Further: he wrote 23 well-informed articles under the title ‘Books and their Writers’ for The Gael. As drama critic for the Irish Times, he did not consider drama a serious form of literature. And note [in text], The Grand Opera House, performed Abbey [1936], and The Three Thimbles, do. [1941].

D. E. S. Maxwell, Modern Irish Drama (Cambridge UP 1984), lists Look at the Heffernans! (Dublin: Talbot 1929); The Glorious Uncertainty (Dublin: P. J. Bourke 1957). James Cahalan, Great Hatred, Little Room, The Irish Historical Novel, 1983, p.110, Brinsley MacNamara, The Clanking of the Chains (1920) not a novel at all but a series of nationalist episodes or historical sketches from Robert Emmet to Sinn Fein. Irish Book Lover 14 for account of the court action by J. J. Weldon, father of Brinsley MacNamara, against PP and others for conspiring and boycotting .., IBL, Vol. XIV (Feb. 1924), p. 25.; also Vol. X on MacNamara leaving his native town (June-July 1919).
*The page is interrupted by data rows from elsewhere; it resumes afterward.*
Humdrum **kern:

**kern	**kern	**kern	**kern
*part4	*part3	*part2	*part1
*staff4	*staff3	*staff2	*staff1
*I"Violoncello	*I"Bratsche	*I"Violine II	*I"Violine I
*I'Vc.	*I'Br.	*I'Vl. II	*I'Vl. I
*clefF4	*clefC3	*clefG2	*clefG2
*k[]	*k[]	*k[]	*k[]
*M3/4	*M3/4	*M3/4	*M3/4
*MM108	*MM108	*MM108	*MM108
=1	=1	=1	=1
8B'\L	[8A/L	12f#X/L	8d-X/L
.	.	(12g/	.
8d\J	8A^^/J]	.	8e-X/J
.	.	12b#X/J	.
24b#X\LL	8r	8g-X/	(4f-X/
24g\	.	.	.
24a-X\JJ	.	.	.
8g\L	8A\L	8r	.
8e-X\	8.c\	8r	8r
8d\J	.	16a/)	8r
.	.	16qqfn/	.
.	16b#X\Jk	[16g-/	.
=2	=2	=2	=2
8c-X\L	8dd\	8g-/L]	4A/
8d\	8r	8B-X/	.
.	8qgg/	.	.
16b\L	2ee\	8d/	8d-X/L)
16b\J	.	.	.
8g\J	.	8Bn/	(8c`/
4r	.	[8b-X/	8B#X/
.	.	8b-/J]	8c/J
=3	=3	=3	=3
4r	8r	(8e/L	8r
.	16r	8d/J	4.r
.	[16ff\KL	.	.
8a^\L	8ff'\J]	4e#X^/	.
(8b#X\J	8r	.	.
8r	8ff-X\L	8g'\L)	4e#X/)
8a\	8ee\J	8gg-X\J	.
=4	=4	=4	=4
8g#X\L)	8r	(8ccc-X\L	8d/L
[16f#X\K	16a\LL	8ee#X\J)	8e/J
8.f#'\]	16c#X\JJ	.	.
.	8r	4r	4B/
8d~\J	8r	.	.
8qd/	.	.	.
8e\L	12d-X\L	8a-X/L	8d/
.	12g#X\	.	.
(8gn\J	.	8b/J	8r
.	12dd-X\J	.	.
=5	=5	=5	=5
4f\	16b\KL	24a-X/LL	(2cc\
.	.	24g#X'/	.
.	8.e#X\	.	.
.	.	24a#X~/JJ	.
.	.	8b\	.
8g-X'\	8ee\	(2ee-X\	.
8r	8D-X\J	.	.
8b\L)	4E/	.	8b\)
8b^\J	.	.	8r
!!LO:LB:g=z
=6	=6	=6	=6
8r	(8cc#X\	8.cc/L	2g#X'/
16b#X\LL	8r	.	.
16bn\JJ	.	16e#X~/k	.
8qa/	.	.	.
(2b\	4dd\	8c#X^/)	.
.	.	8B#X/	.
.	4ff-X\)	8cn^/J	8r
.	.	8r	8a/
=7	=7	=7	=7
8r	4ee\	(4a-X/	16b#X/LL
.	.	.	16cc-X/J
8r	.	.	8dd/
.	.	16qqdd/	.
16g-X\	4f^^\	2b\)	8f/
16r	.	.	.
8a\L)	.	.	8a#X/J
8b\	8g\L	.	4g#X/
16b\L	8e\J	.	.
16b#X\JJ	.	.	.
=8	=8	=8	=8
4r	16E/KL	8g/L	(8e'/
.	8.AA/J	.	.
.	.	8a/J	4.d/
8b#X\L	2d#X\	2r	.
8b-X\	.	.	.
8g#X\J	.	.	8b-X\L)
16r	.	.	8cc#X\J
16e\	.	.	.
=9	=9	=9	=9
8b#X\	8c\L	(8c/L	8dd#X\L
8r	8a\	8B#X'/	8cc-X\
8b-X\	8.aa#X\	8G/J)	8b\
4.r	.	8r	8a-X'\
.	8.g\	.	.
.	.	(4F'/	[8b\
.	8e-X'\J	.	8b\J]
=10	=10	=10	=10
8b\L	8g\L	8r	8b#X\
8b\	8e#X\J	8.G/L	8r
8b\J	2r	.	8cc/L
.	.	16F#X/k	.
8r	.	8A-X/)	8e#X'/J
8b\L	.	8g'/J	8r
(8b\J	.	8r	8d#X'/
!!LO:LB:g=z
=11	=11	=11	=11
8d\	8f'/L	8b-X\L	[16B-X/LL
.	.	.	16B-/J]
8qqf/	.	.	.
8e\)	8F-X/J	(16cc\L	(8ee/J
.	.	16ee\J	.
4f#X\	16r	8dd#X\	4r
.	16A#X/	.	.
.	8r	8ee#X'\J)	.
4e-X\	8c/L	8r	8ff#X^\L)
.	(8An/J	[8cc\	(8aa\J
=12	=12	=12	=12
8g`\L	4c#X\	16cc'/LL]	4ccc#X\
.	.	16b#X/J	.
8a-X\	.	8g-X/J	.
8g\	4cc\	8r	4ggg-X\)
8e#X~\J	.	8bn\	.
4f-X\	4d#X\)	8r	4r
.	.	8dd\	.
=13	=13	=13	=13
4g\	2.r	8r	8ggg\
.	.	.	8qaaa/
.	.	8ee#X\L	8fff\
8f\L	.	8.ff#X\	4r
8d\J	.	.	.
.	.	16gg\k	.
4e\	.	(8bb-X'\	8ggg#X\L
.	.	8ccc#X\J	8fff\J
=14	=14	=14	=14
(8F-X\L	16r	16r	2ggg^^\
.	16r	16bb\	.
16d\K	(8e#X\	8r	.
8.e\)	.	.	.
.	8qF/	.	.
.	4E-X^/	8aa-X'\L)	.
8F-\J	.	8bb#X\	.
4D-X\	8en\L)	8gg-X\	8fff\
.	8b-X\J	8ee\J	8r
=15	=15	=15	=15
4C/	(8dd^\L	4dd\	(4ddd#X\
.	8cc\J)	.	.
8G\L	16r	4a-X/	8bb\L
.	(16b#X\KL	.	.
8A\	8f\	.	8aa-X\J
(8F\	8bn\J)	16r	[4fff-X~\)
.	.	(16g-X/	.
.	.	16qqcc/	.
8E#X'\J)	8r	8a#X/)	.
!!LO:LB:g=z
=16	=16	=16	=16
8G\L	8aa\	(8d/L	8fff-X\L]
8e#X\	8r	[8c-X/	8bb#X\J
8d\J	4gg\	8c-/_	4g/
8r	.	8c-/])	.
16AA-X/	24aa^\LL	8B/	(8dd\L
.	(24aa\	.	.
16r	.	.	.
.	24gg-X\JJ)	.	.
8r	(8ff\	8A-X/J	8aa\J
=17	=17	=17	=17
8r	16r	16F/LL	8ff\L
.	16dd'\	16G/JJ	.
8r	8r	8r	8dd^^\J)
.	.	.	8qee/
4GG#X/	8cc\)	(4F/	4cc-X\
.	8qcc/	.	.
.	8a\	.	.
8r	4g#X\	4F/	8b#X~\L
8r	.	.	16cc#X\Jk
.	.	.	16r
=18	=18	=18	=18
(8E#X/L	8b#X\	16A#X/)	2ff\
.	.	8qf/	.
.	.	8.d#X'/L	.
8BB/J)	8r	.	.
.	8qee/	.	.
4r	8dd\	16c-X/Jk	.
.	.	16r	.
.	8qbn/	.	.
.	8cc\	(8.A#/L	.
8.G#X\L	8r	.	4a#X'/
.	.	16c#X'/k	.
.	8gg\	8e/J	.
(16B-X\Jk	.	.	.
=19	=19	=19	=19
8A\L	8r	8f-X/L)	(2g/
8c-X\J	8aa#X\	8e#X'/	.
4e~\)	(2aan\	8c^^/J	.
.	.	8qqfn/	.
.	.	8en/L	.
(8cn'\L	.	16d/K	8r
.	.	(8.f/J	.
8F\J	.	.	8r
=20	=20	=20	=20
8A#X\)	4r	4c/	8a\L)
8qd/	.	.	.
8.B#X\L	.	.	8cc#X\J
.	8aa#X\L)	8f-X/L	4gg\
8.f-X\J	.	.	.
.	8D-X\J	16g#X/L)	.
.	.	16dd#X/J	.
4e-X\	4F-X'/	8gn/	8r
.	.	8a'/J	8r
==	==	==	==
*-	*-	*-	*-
Seamus Deane, gen. ed., The Field Day Anthology of Irish Writing (Derry: Field Day 1991), Vol. 2, extract from The Valley of the Squinting Windows [1127-31], and BIOG. [1220]. b. John Weldon, son of James Weldon, Delvin schoolmaster; Abbey Players, 1910; first Abbey American tour, 1911; freelance, America, 1911-13; lived in Devlin, 1913-18; unprecedented odium greeted his Valley of the Squinting Windows, and his father was forced to leave the region, the book being burned; MacNamara settled in Quin, Co. Clare and Dublin; nine Abbey plays, Margaret Gillan (1933) uncompromisingly realistic, and Look at the Hiffernans (1926) a most popular comedy; succeeded James Stephen’s as Registrar of the National Gallery, 1924; MIAL, 1935; Abbey director, also 1935; resigned in protest at production of O’Casey’s The Silver Tassie.

Bibl., The Valley of the Squinting Windows (Sampson, Low, Marston 1918); The Clanking of the Chains (Maunsel 1920); The Mirror in the Dusk (Maunsel & Roberts 1921); Look at the Hiffernans (Dublin: Talbot 1926); The Various Lives of Marcus Igoe (Sampson &c. 1919); Margaret Gillan (Allen & Unwin 1934), play; Some Curious People (Dublin: Talbot 1945), short stories; Michael Caravan (Dublin: Talbot 1951); The Whole Story of XYZ (Belfast 1951); The Glorious Uncertainty (Dublin: PJ Bourke n.d.). [Criticism as supra.]

Donagh MacDonagh, ed. Oxford Irish Verse, selects ‘‘On Seeing Swift in Laracor’’, which deals with Swift and his servant Patrick Brell, who ‘sold him for a show.’

Belfast Central Public Library holds Abbey Plays 1899-1948; The Clanking of the Chains; Drangle, Sis, and Co. (n.d.); Glorious Uncertainty (1910); Look at the Heffernans (n.d.); Michael Caravan (1946); The Mirror in the Dusk (1928); Return to Ebontheever (1930); The Smiling Faces (1929); Some Curious People (1945); The Valley of the Squinting Windows (1918); The Various Lives of Marcus Igoe (1929).